La Conferencia del Episcopado Dominicano (CED) exhortó a la población a renovar su compromiso bautismal y manifestó preocupación por el deterioro social del país, marcado por relaciones fracturadas, múltiples expresiones de violencia y casos de corrupción que afectan directamente a la ciudadanía.
En su carta pastoral por la festividad de Nuestra Señora, los obispos señalaron problemáticas como la violencia intrafamiliar, la inseguridad ciudadana, la discriminación y el abandono de los más vulnerables.
En el documento “Renovación y compromiso bautismal, desde una perspectiva sinodal”, el episcopado subrayó que el pecado y la injusticia no solo tienen un impacto individual, sino también social.
Advirtieron que la corrupción priva a miles de personas de servicios básicos, como el acceso a medicamentos, y llamaron al sistema judicial a actuar con firmeza, sin privilegios ni impunidad, para sancionar de manera ejemplar estos delitos.
Los obispos también reiteraron su defensa de la familia y lamentaron las muertes causadas por la violencia, la delincuencia, los accidentes de tránsito y el involucramiento de jóvenes en actividades criminales.
Asimismo, pidieron una mayor protección para niños, niñas y adolescentes, denunciando toda forma de exclusión y violencia, y apelaron a la responsabilidad colectiva para enfrentar estas realidades.

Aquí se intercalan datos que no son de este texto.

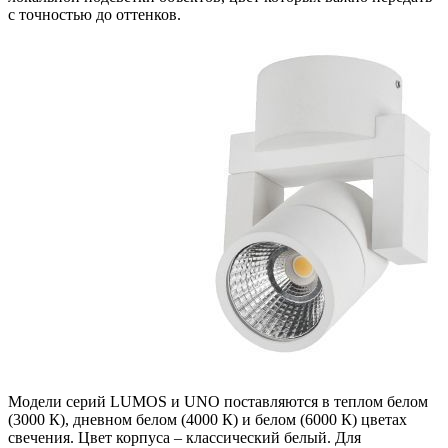
с точностью до оттенков.
Модели серий LUMOS и UNO поставляются в теплом белом
(3000 К), дневном белом (4000 К) и белом (6000 К) цветах
свечения. Цвет корпуса – классический белый. Для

Finalmente, destacaron la importancia del diálogo y el buen uso de las tecnologías para promover la verdad y el bien común, en lugar del odio y la desinformación.
Además, expresaron preocupación por el cuidado del medio ambiente, citando la contaminación, el manejo inadecuado de desechos y el sargazo en las playas, e invitaron al pueblo dominicano a renunciar al mal y comprometerse con una sociedad más justa, solidaria y responsable.